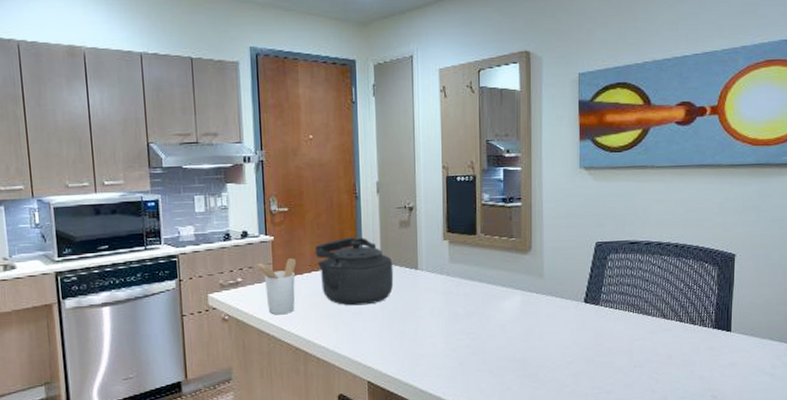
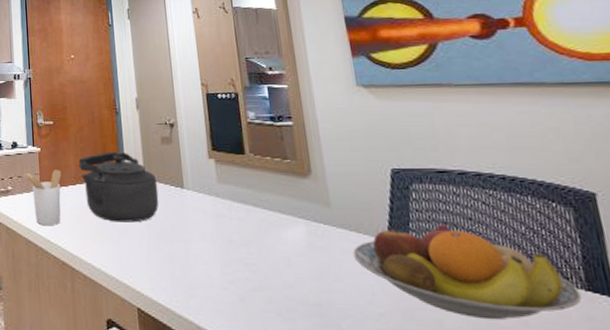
fruit bowl: none [556,286,710,357] -> present [352,222,582,319]

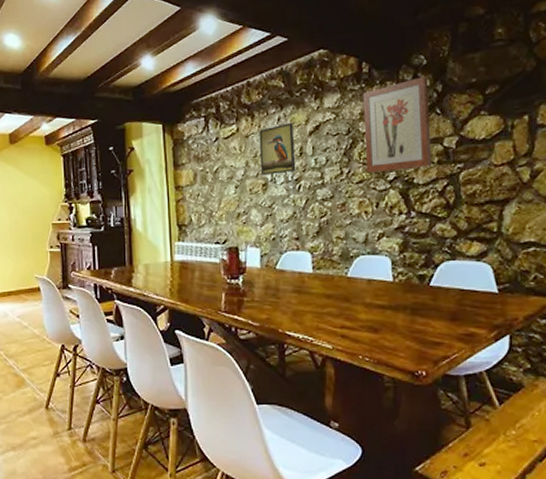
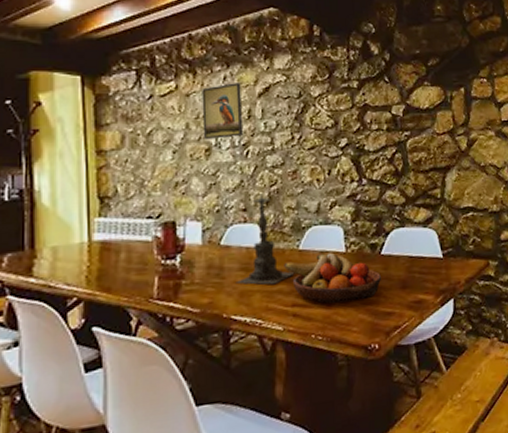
candle holder: none [289,224,342,307] -> present [236,194,294,285]
fruit bowl: none [333,281,429,328] -> present [284,252,381,304]
wall art: present [362,77,433,173] -> none [314,45,382,139]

**Problem to work on**
Pictures aside, reproduce all of the data exactly.

**Problem solution**
fruit bowl: none [556,286,710,357] -> present [352,222,582,319]

candle holder: none [289,224,342,307] -> present [236,194,294,285]
fruit bowl: none [333,281,429,328] -> present [284,252,381,304]
wall art: present [362,77,433,173] -> none [314,45,382,139]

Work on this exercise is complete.